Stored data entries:
****************

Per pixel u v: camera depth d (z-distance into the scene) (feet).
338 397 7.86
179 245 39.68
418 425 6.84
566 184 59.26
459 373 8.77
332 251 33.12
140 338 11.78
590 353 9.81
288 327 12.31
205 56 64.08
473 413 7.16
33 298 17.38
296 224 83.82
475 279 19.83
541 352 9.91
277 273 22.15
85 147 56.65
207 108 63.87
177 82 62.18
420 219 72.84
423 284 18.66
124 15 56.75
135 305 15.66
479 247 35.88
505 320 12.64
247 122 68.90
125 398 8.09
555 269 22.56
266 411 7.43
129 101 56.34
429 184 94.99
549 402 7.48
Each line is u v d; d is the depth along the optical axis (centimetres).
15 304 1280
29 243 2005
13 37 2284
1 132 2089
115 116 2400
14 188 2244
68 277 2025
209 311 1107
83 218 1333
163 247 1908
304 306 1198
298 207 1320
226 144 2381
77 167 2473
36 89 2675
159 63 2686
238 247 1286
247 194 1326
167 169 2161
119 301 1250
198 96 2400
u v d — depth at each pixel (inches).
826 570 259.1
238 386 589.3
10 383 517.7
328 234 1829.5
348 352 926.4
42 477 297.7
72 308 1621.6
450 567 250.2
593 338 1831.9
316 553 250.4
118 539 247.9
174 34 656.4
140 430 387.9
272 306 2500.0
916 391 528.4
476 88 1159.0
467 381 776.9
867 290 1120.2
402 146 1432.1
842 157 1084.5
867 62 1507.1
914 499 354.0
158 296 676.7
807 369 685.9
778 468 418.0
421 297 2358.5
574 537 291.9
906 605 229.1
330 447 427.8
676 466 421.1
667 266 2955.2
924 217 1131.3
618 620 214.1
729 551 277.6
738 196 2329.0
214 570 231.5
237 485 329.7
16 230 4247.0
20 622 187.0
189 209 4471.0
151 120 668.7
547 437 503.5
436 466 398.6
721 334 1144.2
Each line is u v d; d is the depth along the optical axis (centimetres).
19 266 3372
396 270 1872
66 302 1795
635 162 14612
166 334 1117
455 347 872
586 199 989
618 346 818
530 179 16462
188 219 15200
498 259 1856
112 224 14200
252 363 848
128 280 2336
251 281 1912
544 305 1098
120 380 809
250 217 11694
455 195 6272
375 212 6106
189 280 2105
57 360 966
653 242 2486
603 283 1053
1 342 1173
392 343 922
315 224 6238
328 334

****************

## WHAT YOU ARE ASKED TO DO
Please make your reply exactly the lines from the one containing "72 308 1621.6" through the end of the entries above, and nothing more.

## EXPECTED OUTPUT
72 308 1621.6
450 567 250.2
593 338 1831.9
316 553 250.4
118 539 247.9
174 34 656.4
140 430 387.9
272 306 2500.0
916 391 528.4
476 88 1159.0
467 381 776.9
867 290 1120.2
402 146 1432.1
842 157 1084.5
867 62 1507.1
914 499 354.0
158 296 676.7
807 369 685.9
778 468 418.0
421 297 2358.5
574 537 291.9
906 605 229.1
330 447 427.8
676 466 421.1
667 266 2955.2
924 217 1131.3
618 620 214.1
729 551 277.6
738 196 2329.0
214 570 231.5
237 485 329.7
16 230 4247.0
20 622 187.0
189 209 4471.0
151 120 668.7
547 437 503.5
436 466 398.6
721 334 1144.2
Each line is u v d; d is the depth along the optical axis (centimetres).
19 266 3372
396 270 1872
66 302 1795
635 162 14612
166 334 1117
455 347 872
586 199 989
618 346 818
530 179 16462
188 219 15200
498 259 1856
112 224 14200
252 363 848
128 280 2336
251 281 1912
544 305 1098
120 380 809
250 217 11694
455 195 6272
375 212 6106
189 280 2105
57 360 966
653 242 2486
603 283 1053
1 342 1173
392 343 922
315 224 6238
328 334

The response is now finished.